Australian stocks lead Asian markets higher
HONG KONG - Australia's stock market and currency jumped Thursday after encouraging economic data while gains on other major world benchmarks were more modest as investors waited for key policy meetings in Europe and a major U.S. job report.
Australia's S&P/ASX 200 rose 1.2
percent to 5,129.20 and the Australian dollar rose to its highest in more than
three weeks after the government reported a surprise trade surplus in December.
Economists had been expecting a deficit.
Economists at Societe Generale wrote
in a report that the trade figures as well as "solid" growth in
December retail sales indicate strong economic growth in the final quarter of
2013 for Australia, which has been contending with a cooling mining boom.
In early European trading, Germany's
DAX climbed 0.6 percent to 9,167.85 while France's CAC 40 advanced 0.4 percent
to 4,133.09. The FTSE 100 index of leading British companies was up 0.3 percent
to 6,477.90
U.S. stocks were poised to edge
higher. Dow futures rose 0.1 percent to 15,389.00 while S&P 500 futures
added 0.2 percent to 1,747.40.
Benchmarks in Asia finished higher,
although Japan's benchmark Nikkei 225 index closed 0.2 percent lower at
14,155.12 after spending most of the day in positive territory.
South Korea's Kospi climbed 0.9
percent to 1,907.89 and Hong Kong's Hang Seng advanced 0.7 percent to
21,423.13.
Markets in China remained closed until
Friday because of Lunar New Year holidays.
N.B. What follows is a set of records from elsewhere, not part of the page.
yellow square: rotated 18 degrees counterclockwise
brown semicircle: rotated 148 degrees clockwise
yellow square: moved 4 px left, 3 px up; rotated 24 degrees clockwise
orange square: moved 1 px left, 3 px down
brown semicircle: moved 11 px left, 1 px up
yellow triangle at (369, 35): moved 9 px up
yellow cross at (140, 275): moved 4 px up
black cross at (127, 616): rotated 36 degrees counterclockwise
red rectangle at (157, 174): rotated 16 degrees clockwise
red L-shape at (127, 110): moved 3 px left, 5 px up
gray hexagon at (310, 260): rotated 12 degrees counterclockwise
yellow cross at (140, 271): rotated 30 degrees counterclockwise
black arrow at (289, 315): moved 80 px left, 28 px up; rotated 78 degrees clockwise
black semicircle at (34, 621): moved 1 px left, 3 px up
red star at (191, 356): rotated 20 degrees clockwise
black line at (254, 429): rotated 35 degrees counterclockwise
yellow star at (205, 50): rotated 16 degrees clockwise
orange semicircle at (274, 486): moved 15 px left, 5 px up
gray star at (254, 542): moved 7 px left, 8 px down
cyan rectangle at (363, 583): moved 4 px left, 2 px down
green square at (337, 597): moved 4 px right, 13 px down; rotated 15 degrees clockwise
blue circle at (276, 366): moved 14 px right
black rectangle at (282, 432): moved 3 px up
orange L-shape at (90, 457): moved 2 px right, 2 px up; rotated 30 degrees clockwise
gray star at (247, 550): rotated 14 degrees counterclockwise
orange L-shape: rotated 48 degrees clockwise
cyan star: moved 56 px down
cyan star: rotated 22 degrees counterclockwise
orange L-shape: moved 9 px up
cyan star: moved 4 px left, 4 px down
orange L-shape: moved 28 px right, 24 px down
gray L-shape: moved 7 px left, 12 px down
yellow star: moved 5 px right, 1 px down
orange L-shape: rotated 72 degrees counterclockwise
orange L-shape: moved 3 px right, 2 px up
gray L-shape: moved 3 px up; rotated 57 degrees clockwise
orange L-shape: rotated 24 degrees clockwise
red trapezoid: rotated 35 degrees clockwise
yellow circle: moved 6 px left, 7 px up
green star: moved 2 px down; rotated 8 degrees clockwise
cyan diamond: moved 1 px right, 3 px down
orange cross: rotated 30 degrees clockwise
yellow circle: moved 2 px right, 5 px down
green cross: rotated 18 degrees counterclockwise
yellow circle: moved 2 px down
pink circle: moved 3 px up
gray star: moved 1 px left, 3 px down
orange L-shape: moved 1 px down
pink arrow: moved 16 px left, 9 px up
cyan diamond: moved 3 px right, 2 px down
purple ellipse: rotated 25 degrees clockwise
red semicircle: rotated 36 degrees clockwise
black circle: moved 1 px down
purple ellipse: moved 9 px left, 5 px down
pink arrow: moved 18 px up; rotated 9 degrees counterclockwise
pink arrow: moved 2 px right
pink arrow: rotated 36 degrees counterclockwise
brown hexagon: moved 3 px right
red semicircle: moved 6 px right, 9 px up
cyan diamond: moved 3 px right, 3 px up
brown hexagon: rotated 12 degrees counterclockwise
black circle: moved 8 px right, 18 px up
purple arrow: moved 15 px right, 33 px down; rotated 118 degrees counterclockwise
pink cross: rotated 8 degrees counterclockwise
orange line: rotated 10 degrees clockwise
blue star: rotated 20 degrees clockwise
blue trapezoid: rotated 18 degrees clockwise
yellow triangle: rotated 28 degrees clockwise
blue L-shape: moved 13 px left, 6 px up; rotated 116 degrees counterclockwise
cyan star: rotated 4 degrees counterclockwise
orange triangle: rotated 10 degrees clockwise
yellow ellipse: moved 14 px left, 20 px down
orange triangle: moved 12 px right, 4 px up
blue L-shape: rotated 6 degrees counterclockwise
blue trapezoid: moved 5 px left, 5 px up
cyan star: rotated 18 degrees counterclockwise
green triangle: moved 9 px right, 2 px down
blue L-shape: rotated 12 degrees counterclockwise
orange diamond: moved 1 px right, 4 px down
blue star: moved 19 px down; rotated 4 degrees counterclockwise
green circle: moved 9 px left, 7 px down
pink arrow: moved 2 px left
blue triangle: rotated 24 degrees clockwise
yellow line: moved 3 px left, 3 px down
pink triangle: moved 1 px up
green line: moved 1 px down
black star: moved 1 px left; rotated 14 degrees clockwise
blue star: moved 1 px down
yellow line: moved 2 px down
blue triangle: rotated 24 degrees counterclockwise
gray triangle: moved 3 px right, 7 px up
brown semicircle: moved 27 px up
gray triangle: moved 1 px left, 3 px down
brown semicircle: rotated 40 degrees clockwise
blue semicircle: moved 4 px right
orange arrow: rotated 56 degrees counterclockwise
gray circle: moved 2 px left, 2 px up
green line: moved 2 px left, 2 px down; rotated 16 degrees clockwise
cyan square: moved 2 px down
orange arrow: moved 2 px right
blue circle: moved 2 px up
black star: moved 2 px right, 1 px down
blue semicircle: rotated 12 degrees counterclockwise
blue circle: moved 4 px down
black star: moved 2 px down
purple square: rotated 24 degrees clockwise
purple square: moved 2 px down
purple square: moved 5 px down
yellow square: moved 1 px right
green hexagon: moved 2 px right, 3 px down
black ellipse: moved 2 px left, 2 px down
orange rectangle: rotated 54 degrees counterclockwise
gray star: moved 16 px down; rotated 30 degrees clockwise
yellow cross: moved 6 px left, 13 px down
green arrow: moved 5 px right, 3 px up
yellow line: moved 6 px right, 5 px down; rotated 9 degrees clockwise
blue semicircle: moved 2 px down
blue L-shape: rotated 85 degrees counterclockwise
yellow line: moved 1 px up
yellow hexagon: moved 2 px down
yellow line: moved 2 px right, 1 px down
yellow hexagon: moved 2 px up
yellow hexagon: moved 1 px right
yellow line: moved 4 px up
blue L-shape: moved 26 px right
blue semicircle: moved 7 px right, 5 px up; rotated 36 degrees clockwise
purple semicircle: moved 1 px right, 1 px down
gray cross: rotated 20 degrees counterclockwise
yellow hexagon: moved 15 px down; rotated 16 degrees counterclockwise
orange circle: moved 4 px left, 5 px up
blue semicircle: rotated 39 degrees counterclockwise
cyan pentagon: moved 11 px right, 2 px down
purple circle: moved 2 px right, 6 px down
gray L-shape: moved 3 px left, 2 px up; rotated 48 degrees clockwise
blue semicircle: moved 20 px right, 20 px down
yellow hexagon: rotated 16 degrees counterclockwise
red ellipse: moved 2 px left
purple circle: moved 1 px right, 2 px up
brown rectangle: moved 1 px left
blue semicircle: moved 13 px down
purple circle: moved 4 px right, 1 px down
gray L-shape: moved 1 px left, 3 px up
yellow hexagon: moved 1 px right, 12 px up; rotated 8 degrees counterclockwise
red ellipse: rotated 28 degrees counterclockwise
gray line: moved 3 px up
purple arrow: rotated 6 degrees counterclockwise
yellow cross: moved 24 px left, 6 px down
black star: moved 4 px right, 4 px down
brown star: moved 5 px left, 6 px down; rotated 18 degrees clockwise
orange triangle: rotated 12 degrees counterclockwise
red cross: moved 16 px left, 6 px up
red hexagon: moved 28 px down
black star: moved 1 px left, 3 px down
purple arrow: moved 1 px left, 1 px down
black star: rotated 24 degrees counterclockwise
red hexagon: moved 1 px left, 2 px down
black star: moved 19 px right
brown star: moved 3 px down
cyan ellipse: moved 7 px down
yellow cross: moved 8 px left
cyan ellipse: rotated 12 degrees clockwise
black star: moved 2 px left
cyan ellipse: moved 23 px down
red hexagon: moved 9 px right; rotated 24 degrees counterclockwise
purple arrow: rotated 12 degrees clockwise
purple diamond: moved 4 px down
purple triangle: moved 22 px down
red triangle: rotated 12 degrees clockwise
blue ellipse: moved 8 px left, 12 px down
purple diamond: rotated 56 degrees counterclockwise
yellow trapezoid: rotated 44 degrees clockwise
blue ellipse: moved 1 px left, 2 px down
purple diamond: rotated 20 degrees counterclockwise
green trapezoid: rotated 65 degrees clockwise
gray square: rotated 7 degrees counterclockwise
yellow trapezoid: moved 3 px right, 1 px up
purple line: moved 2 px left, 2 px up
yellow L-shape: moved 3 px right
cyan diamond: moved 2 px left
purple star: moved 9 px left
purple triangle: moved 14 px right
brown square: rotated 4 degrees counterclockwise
Asian stocks were stabilizing after
sharp declines earlier in the week.
Investors are holding tight ahead of
interest rate policy meetings by the European Central Bank and Bank of England
later Thursday and a U.S. report on non-farm payrolls for January on Friday.
"Range trading is likely to
dominate" before those events, said Mitul Kotecha, Asian head of global
markets research for Credit Agricole CIB.
While no change in policy is expected
from the bank meetings, the results of the U.S. job report will provide an
important clue to the state of the world's largest economy. That in turn will
guide policymakers at the U.S. Federal Reserve, who have been scaling back
stimulus that has helped fuel gains in world markets.
In currencies, the dollar dipped to
101.35 Japanese yen from 101.54 in late trading Wednesday. The euro slipped to
$1.3525 from $1.3540.
Benchmark U.S. oil for March delivery
was up 17 cents to $97.55 in electronic trading on the New York Mercantile Exchange.
The contract rose 19 cents to close at $97.38 Wednesday.